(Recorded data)
== Segment start ==

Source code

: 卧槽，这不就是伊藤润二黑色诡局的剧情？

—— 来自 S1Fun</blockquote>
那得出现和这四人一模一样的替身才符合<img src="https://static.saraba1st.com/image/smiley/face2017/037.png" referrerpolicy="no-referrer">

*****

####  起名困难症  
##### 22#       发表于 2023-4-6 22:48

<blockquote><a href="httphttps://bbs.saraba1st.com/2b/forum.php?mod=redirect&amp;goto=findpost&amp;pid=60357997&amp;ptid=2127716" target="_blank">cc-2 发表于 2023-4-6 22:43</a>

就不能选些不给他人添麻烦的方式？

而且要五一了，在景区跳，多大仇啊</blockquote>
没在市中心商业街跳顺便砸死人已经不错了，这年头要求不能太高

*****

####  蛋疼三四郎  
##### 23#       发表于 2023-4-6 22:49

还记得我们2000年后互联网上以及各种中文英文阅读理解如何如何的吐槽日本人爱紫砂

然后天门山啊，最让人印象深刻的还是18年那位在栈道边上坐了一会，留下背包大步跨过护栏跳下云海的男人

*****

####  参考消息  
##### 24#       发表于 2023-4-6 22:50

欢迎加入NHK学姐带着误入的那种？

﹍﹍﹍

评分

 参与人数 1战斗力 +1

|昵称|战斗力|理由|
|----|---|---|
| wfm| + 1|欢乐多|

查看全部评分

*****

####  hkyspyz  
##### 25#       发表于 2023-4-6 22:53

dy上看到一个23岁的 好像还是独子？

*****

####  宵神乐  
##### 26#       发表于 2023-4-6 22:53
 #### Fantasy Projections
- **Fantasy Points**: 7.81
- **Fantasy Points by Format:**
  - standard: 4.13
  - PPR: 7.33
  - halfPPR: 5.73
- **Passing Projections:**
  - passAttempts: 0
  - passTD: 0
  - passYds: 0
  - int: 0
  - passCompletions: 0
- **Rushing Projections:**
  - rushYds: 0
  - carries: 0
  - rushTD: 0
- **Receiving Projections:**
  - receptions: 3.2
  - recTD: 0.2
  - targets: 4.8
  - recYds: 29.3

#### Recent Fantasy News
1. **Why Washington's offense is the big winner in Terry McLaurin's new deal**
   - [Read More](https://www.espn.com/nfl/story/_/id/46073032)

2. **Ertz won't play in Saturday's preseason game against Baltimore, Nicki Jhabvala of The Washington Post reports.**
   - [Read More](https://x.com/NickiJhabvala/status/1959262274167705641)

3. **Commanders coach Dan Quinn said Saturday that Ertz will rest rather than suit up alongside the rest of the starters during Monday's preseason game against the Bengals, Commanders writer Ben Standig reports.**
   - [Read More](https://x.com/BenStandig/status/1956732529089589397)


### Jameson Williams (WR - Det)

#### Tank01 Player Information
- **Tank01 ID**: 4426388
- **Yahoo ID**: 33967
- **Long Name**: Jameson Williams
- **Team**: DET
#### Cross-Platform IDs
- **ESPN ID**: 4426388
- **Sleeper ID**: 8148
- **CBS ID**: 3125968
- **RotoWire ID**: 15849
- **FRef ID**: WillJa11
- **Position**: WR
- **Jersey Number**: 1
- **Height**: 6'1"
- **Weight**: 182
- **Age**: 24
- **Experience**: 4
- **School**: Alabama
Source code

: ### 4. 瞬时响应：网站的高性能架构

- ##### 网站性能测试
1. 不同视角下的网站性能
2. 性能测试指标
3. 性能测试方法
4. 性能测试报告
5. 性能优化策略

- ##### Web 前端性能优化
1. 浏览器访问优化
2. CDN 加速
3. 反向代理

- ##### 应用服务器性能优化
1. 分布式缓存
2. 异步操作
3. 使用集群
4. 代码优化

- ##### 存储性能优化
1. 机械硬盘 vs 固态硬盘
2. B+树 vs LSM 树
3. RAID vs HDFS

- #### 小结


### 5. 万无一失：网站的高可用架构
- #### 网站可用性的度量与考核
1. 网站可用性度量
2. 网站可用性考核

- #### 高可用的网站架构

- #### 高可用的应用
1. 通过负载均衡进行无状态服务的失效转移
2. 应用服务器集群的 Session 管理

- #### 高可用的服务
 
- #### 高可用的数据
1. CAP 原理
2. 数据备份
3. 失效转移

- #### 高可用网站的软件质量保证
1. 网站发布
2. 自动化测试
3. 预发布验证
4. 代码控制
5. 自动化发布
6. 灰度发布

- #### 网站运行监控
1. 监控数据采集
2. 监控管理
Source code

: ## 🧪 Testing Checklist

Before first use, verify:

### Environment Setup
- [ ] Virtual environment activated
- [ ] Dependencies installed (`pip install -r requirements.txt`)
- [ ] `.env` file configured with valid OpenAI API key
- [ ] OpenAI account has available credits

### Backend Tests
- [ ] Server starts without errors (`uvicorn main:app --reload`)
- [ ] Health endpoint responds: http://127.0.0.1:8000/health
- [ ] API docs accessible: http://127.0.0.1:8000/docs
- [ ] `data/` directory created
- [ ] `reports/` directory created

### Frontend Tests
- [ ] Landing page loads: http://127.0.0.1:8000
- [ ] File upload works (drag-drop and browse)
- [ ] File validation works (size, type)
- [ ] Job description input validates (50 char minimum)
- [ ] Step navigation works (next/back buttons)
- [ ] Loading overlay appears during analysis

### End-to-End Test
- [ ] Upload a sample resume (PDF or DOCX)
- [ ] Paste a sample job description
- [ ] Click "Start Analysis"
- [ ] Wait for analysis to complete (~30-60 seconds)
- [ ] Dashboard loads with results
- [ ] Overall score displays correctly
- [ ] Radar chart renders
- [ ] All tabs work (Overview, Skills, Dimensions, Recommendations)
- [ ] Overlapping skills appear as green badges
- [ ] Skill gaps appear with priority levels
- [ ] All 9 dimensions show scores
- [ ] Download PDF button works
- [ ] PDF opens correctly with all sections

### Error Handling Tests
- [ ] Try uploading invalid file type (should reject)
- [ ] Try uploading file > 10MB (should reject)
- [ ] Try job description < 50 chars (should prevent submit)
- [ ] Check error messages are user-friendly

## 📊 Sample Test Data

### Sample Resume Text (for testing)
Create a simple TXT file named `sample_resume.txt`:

== Segment end ==

• [What to produce]:
If a line in the data holds the word "Williams", count it, then state the total alone.

• [Problem solution]:
2